Provided passage:
——

The Passionate Programmer by Chad Fowler
- Choosing your market
- Lead or bleed - makes the argument to find the next technology going out of style and be the person who gets the new technology to talk to the old technology
- Supply and demand - exploit market imbalances or find the places where you can compete at the high end of the market
- Coding don't cut it anymore - you need to understand your business
- Be the worst - be the worst guy on the team (and therefore learning from everyone else who is better than you)
- Invest in your intelligence - be curious
- Don't listen to your parents - take risks and experience new things
- Be a generalist - software development doesn't follow a nice manufacturing process; there is real value in people who can see across the different dimensions of an organization
- Be a specialist - this doesn't mean just not knowing about other things
- Don't put all your eggs in someone else's basket - don't build your career around a single technology that someone else controls; makes the point that if you must focus on a technology, focus on an open source technology
- Love it or leave it - find the thing you want to learn about just for fun
- Investing in your product
- Learn to fish - take the time to learn to be self-sufficient
- Learn how businesses really work - learn basic business finance and how you contribute to P&L
- Find a mentor - particularly helpful for guiding what you should invest your learning time in
- Be a mentor - you learn best by teaching (and writing)
- Practice - be fluent with the tools of your language, practice with additional fake constraints to stretch yourself
- The way that you do it - improve your software writing process
- On the shoulders of giants - take the opportunity to learn from open source projects
- Automate yourself into a job - be solution-centric instead of technology-centric
- Executing
- Right now - treat your project like a race to get it done with speed
- Mind reader - work on the things that the organization (or your boss) needs but doesn't quite know they need yet
- Daily hit - aim for a noticeable accomplishment every day (or week)

——

Written request a: In the records, write out the lines starting with the line that contains "name author: L.B. Sm." and going on through the line that contains "order: Fagales".

——

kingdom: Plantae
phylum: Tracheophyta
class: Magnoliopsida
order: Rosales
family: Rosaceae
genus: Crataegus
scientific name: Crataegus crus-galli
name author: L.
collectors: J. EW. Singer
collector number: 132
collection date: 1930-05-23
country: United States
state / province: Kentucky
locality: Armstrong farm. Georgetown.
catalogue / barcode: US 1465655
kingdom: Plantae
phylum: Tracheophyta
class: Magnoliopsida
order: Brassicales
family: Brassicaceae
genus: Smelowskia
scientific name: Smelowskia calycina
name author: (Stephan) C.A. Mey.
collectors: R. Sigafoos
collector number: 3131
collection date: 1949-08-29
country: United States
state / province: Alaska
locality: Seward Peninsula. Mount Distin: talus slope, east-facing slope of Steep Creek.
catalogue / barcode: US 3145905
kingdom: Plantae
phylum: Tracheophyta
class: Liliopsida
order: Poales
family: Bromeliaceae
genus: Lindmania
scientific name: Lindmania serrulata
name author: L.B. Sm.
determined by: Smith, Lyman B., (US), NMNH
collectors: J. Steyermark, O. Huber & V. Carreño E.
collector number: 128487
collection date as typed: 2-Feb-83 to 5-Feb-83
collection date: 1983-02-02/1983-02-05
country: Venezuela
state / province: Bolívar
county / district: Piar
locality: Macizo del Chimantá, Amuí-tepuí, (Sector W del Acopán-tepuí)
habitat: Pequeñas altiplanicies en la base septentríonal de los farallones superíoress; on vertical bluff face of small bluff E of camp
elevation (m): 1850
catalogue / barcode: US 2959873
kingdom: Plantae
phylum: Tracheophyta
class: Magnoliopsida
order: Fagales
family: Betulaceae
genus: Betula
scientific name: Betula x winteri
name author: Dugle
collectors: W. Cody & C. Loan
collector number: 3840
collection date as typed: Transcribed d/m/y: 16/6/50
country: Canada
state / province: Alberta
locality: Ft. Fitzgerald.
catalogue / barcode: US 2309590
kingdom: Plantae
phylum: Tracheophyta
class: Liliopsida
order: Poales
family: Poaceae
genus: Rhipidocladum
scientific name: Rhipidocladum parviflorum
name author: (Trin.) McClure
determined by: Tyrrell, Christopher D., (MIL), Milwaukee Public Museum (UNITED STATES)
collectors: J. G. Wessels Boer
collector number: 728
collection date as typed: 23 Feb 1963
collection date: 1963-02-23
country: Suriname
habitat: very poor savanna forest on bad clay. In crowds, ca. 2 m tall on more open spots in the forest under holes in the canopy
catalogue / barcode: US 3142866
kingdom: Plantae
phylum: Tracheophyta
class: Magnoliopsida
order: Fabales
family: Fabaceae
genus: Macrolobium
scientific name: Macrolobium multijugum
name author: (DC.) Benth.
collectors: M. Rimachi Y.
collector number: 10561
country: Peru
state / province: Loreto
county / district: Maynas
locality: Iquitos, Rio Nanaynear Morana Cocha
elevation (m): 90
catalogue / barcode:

——

Written request b:
Answer these questions from the notes on The Passionate Programmer.
(i) Under "Be the worst," whom does the text say you learn from?
(ii) Under "Don't put all your eggs in someone else's basket," what kind of technology should you focus on if you must focus on one?
(iii) Under "Daily hit," what should you aim for every day?

Result a:
name author: L.B. Sm.
determined by: Smith, Lyman B., (US), NMNH
collectors: J. Steyermark, O. Huber & V. Carreño E.
collector number: 128487
collection date as typed: 2-Feb-83 to 5-Feb-83
collection date: 1983-02-02/1983-02-05
country: Venezuela
state / province: Bolívar
county / district: Piar
locality: Macizo del Chimantá, Amuí-tepuí, (Sector W del Acopán-tepuí)
habitat: Pequeñas altiplanicies en la base septentríonal de los farallones superíoress; on vertical bluff face of small bluff E of camp
elevation (m): 1850
catalogue / barcode: US 2959873
kingdom: Plantae
phylum: Tracheophyta
class: Magnoliopsida
order: Fagales

Result b:
(i) Everyone else on the team who is better than you.
(ii) An open source technology.
(iii) A noticeable accomplishment (every day, or every week).